[Start of Attachment]

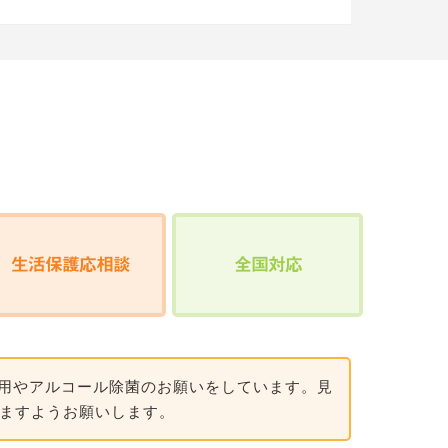
生活保護応相談
全国対応
着用やアルコール除菌のお願いをしています。見
ますようお願いします。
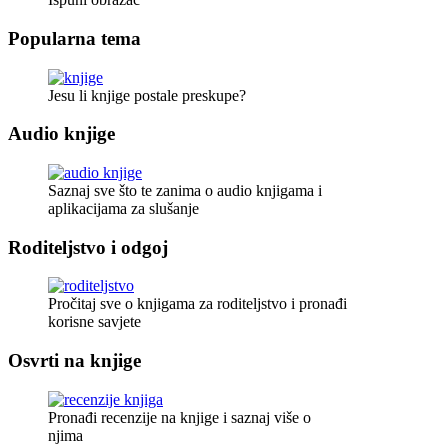
Popularna tema
Jesu li knjige postale preskupe?
Audio knjige
Saznaj sve što te zanima o audio knjigama i
aplikacijama za slušanje
Roditeljstvo i odgoj
Pročitaj sve o knjigama za roditeljstvo i pronađi
korisne savjete
Osvrti na knjige
Pronađi recenzije na knjige i saznaj više o
njima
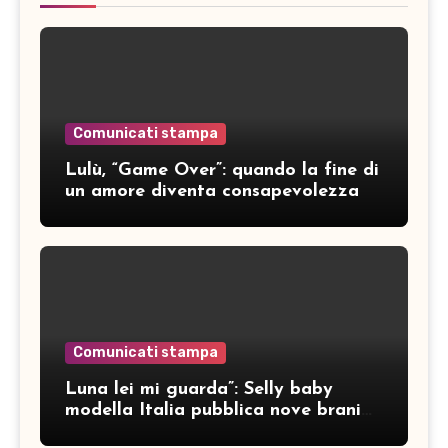
Comunicati stampa
Lulù, “Game Over”: quando la fine di
un amore diventa consapevolezza
Comunicati stampa
Luna lei mi guarda”: Selly baby
modella Italia pubblica nove brani
inediti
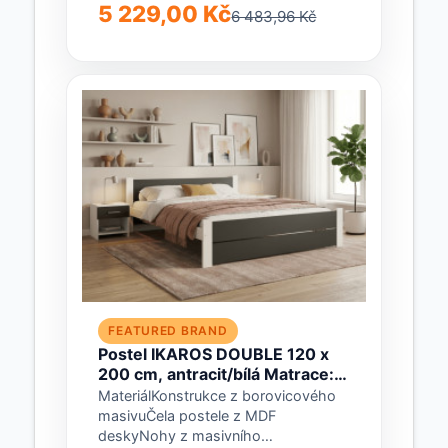
cmVýška čela: 102 cmVýška
5 229,00 Kč
6 483,96 Kč
předního čela: 29 cmZapuštění roštu
do korpusu postele: 4 cmVýška
bočnice: 14...
FEATURED BRAND
Postel IKAROS DOUBLE 120 x
200 cm, antracit/bílá Matrace:
Bez matrace, Rošt: Bez roštu
MateriálKonstrukce z borovicového
masivuČela postele z MDF
deskyNohy z masivního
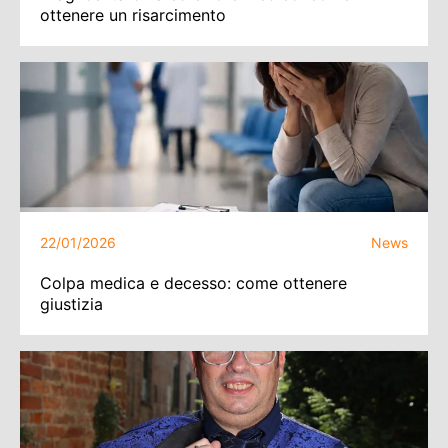
ottenere un risarcimento
22/01/2026
News
Colpa medica e decesso: come ottenere
giustizia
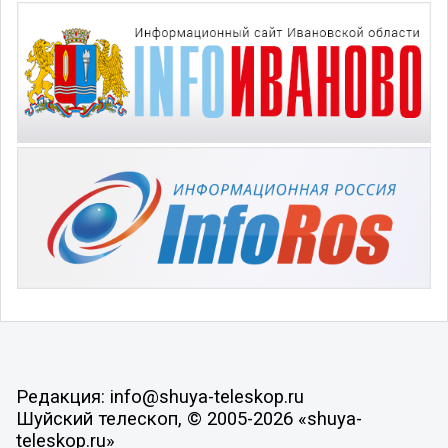
Редакция: info@shuya-teleskop.ru
Шуйский телескоп, © 2005-2026 «shuya-
teleskop.ru»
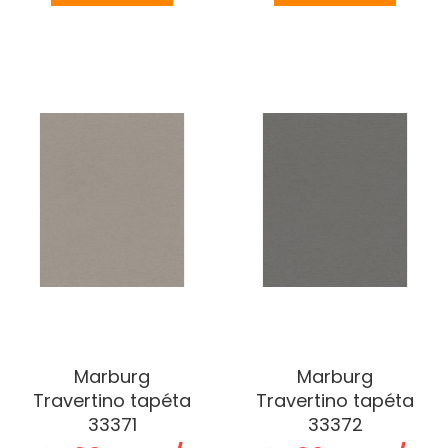
Marburg
Marburg
Travertino tapéta
Travertino tapéta
33371
33372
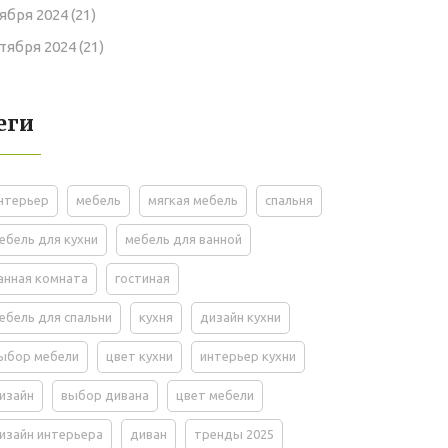
ября 2024
(21)
тября 2024
(21)
еги
нтерьер
мебель
мягкая мебель
спальня
ебель для кухни
мебель для ванной
анная комната
гостиная
ебель для спальни
кухня
дизайн кухни
ыбор мебели
цвет кухни
интерьер кухни
изайн
выбор дивана
цвет мебели
изайн интерьера
диван
тренды 2025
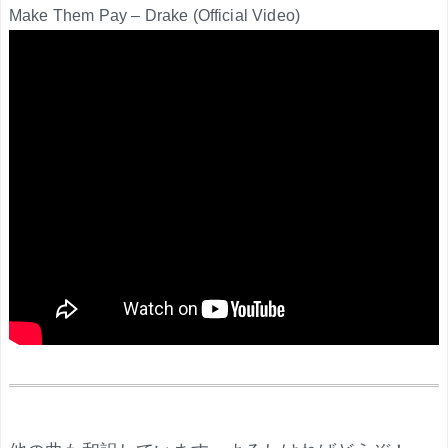
Make Them Pay – Drake (Official Video)
.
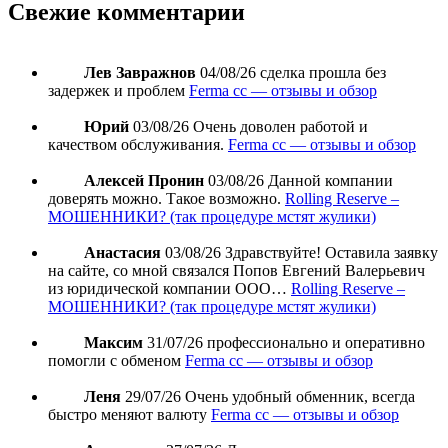
Свежие комментарии
Лев Завражнов
04/08/26
сделка прошла без
задержек и проблем
Ferma cc — отзывы и обзор
Юрий
03/08/26
Очень доволен работой и
качеством обслуживания.
Ferma cc — отзывы и обзор
Алексей Пронин
03/08/26
Данной компании
доверять можно. Такое возможно.
Rolling Reserve –
МОШЕННИКИ? (так процедуре мстят жулики)
Анастасия
03/08/26
Здравствуйте! Оставила заявку
на сайте, со мной связался Попов Евгений Валерьевич
из юридической компании ООО…
Rolling Reserve –
МОШЕННИКИ? (так процедуре мстят жулики)
Максим
31/07/26
профессионально и оперативно
помогли с обменом
Ferma cc — отзывы и обзор
Леня
29/07/26
Очень удобный обменник, всегда
быстро меняют валюту
Ferma cc — отзывы и обзор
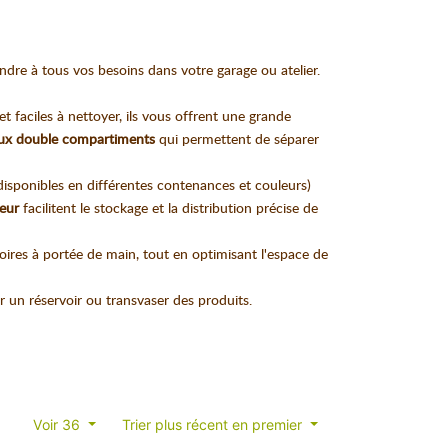
dre à tous vos besoins dans votre garage ou atelier.
t faciles à nettoyer, ils vous offrent une grande
ux double compartiments
qui permettent de séparer
disponibles en différentes contenances et couleurs)
seur
facilitent le stockage et la distribution précise de
oires à portée de main, tout en optimisant l'espace de
r un réservoir ou transvaser des produits.
Voir 36
Trier plus récent en premier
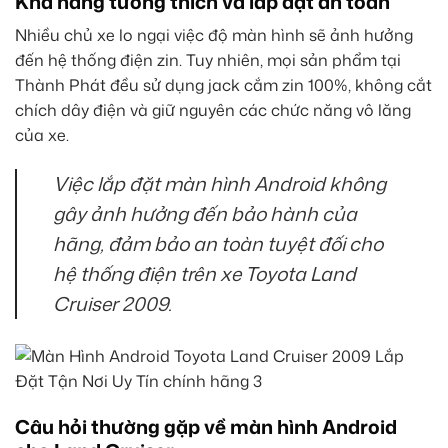
Khả năng tương thích và lắp đặt an toàn
Nhiều chủ xe lo ngại việc độ màn hình sẽ ảnh hưởng
đến hệ thống điện zin. Tuy nhiên, mọi sản phẩm tại
Thành Phát đều sử dụng jack cắm zin 100%, không cắt
chích dây điện và giữ nguyên các chức năng vô lăng
của xe.
Việc lắp đặt màn hình Android không
gây ảnh hưởng đến bảo hành của
hãng, đảm bảo an toàn tuyệt đối cho
hệ thống điện trên xe Toyota Land
Cruiser 2009.
Câu hỏi thường gặp về màn hình Android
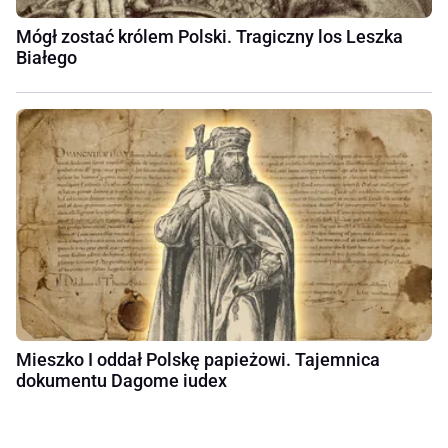
Mógł zostać królem Polski. Tragiczny los Leszka
Białego
Mieszko I oddał Polskę papieżowi. Tajemnica
dokumentu Dagome iudex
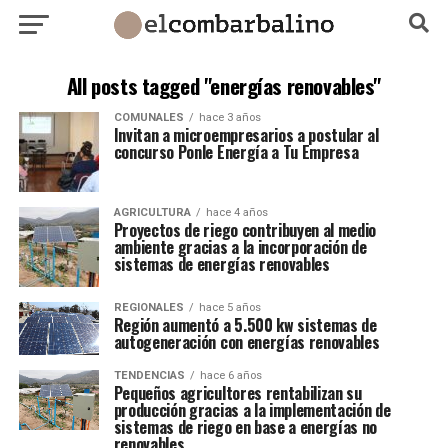
All posts tagged "energías renovables"
COMUNALES
hace 3 años
Invitan a microempresarios a postular al
concurso Ponle Energía a Tu Empresa
AGRICULTURA
hace 4 años
Proyectos de riego contribuyen al medio
ambiente gracias a la incorporación de
sistemas de energías renovables
REGIONALES
hace 5 años
Región aumentó a 5.500 kw sistemas de
autogeneración con energías renovables
TENDENCIAS
hace 6 años
Pequeños agricultores rentabilizan su
producción gracias a la implementación de
sistemas de riego en base a energías no
renovables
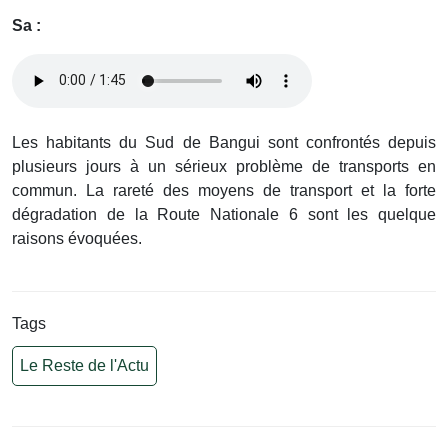
Sa :
Les habitants du Sud de Bangui sont confrontés depuis
plusieurs jours à un sérieux problème de transports en
commun. La rareté des moyens de transport et la forte
dégradation de la Route Nationale 6 sont les quelque
raisons évoquées.
Tags
Le Reste de l'Actu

[End of Attachment]

Check all the records above and select each line where the string "năng" is found.

■ Your solution ■
Khả năng tương thích và lắp đặt an toàn
chích dây điện và giữ nguyên các chức năng vô lăng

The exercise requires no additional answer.